Ondanks dit alles moeten we deze onderdrukkers beklagen; het is voor iedereen duidelijk dat macht en rijkdom de mensen verblinden die daarvan afhankelijk zijn. Ze draaien verheven gevoelens om tot haat en geweld, zodanig dat men niet eens de menselijkheid van anderen herkent, laat staan respect toont voor hun rechten.

Baha’i-jongeren die hun medeburgers dienden door het helpen van kansarme stadskinderen werden gearresteerd omdat ze het waagden hun landgenoten bij te staan. Degenen die hun grieven over hun recht op onderwijs uiten tegen ambtenaren worden beledigd en geïntimideerd. Momenteel zitten sommige van hen in de gevangenis.

Personen die niets weten over de Baha’i-bevolking worden ingehuurd om te schrijven wat ze maar willen om de sociale status te verzwakken van de aanhangers van dit geloof. Geen enkel woord wat zij schrijven is waar, en toch, als we proberen om de feiten te verduidelijken en de waarheid aan het licht te brengen, worden we juridisch vervolgd wegens de onjuiste veronderstelling dat we gehandeld hebben tegen de nationale veiligheid en de islam hebben beledigd.

Zoals eerder vermeld, verwachten we van hen niet veel meer. Wij zijn echter teleurgesteld over die medeburgers die luisteren naar mensen die maar wat zeggen, die de waarheid verdraaien, belasteren, en zelfs de wet schenden. Ons hart breekt door de landgenoten die hun medeburgers kwellen wegens religieuze dogma’s, en die van de scholen die door jonge Bahá’í kinderen bezocht worden een plek maken waar deze weerloze jongeren getreiterd, gekleineerd en beledigd worden. Wij zijn bedroefd door degenen rücksichtslos aanvaarden wat ze horen zonder het effect in te zien van dergelijke beweringen.

Wat u ook doet, u blijft onze landgenoot en onze medemens, en wij zullen niet ophouden u lief te hebben.

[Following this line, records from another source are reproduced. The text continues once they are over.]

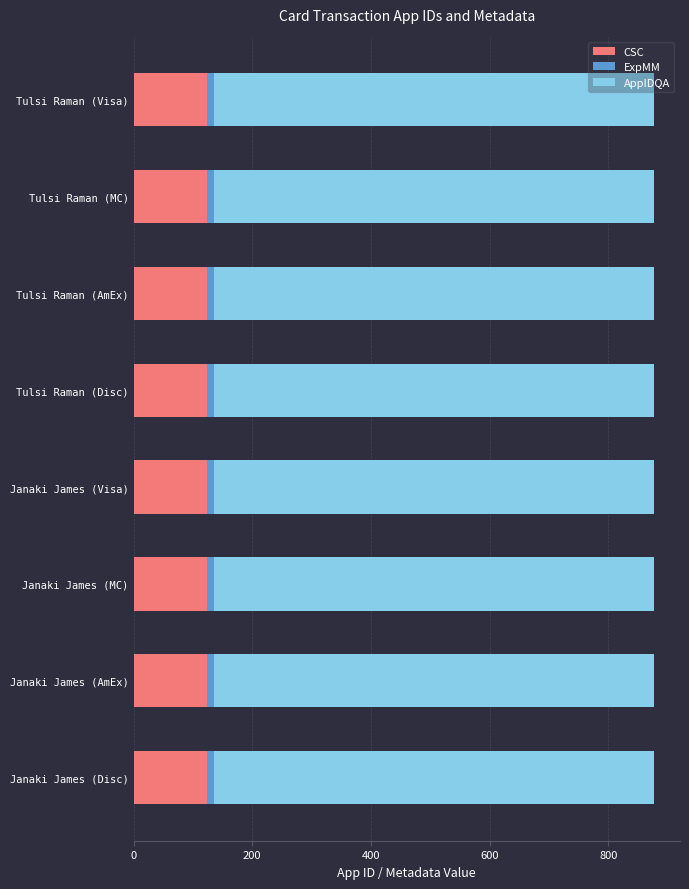

What is the minimum value for CSC?

123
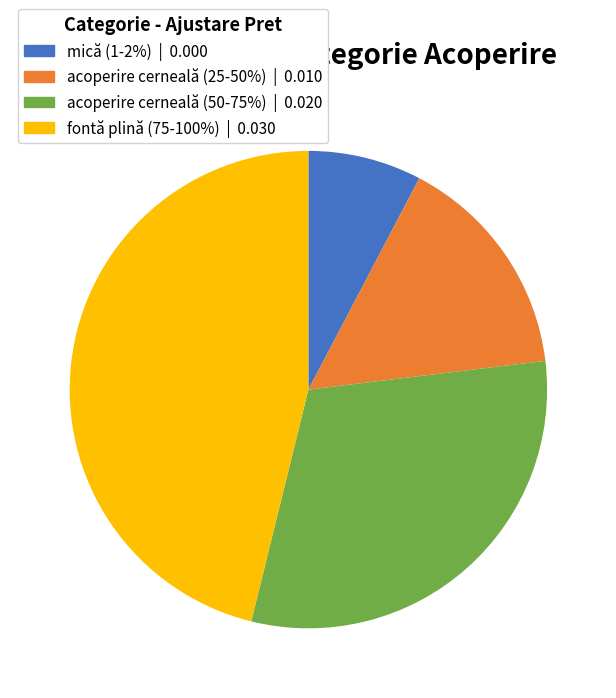

The acoperire cerneală (25-50%) slice represents 15% of the pie. True or false?

True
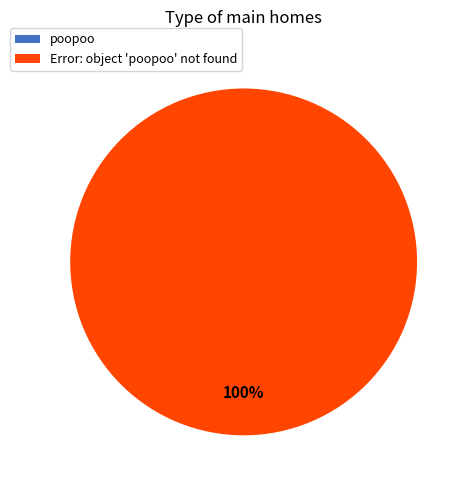

How many segments does this pie chart have?

2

In onze harten is geen haat en wrok, maar liefde voor u. Ik geef om u, mijn kwellende en onderdrukkende medeburger. Wij houden van u, onze onderdrukte en gepeste landgenoot. Of u nu moslim of christen bent, of wat voor ander geloof belijdt, ongeacht uw functie en status, of u nu arm bent of rijk; of u eerlijk bent of onrechtvaardig, of u opgeleid bent of analfabeet, of zwart of wit, we hebben u van ganser harte lief.

Het Nieuwe Jaar is een goede gelegenheid om gedachten en emoties te vernieuwen. Laten we het vieren, en ongeacht de dogma’s onze handen ineen slaan. Laten we ons verheffen met één hart en één ziel, verbonden door mededogen en wederzijds respect, om de heilige aarde van Iran te dienen.